THE ADIRONDACK CLUB AND RESORT, proposed by a Pennsylvania-based investment group called Preserve Associates, would overhaul the Big Tupper Ski Area in Tupper Lake and build out the land around it with about 700 luxury housing units and various amenities including a spa, a marina and an equestrian center. The project received permits from the state Adirondack Park Agency on Jan. 20 after eight years of negotiating, reworking the application and an extensive adjudicatory hearing.
In March, two environmental groups and three nearby landowners filed a lawsuit to challenge the APA's decision. That suit is working its way through state courts.
In addition, the project must also obtain a number of other approvals, including from the state departments of Environmental Conservation and Health, the U.S. Army Corps of Engineers and the local town-village planning board.
"With all due respect to Keith, he is wrong," Caffry wrote in an email to the Enterprise.
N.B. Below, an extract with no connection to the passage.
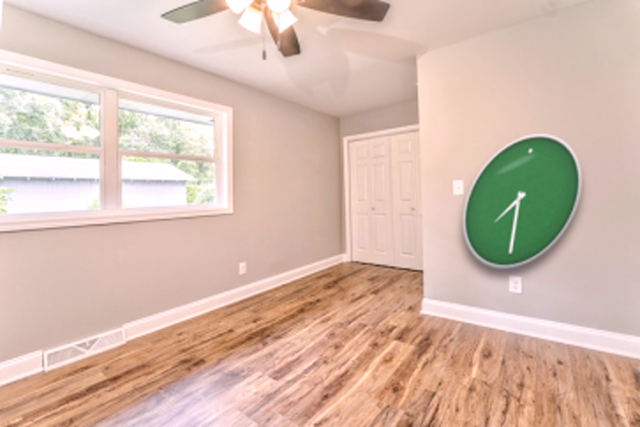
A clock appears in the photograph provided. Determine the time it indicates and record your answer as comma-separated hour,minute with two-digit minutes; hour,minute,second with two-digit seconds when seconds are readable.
7,29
He argues that the 10-year period only comes into play once the permits are issued, and they haven't been yet. That means the provision for conditional approval must be followed, which means the developers had six months to complete any conditions.
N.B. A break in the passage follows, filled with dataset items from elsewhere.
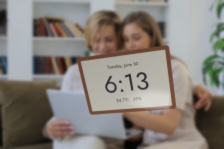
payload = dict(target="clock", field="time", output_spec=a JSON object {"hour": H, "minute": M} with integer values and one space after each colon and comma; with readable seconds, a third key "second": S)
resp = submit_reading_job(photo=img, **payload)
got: {"hour": 6, "minute": 13}
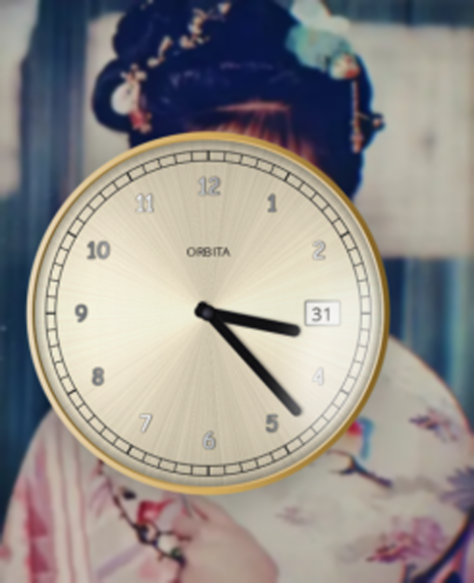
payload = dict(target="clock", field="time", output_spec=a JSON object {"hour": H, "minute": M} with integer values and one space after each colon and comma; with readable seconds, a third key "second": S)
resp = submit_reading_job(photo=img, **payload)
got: {"hour": 3, "minute": 23}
Lead ACR developer Michael Foxman called the move a delay tactic and said it's the other way around. He suggested Caffry is intentionally confusing the project order and the decision to approve the project with the project's permits. He argues the decision was not conditional while the permits have conditions in them.
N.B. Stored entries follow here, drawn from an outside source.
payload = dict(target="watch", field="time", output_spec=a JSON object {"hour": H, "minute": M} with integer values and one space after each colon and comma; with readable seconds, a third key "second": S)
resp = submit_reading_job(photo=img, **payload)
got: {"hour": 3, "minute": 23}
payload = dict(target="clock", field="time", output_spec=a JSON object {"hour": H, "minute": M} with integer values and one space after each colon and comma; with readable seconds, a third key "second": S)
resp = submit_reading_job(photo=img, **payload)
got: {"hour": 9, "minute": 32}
"What Caffry has done is taken a time period that applies only to a conditional order and tried to apply it to an unconditional order," Foxman said. "There are a lot of things that have to be done before conveyance, but those aren't conditions. The conditions that most of what you're thinking about ... are the conditions in the individual 14 permits, but they are not conditions to the APA decision. They are conditions of the permits that will be granted when we apply for them."
Foxman said he believes the issue is an attempt by Protect and the Sierra Club to create doubt in the community about the project and to further delay it.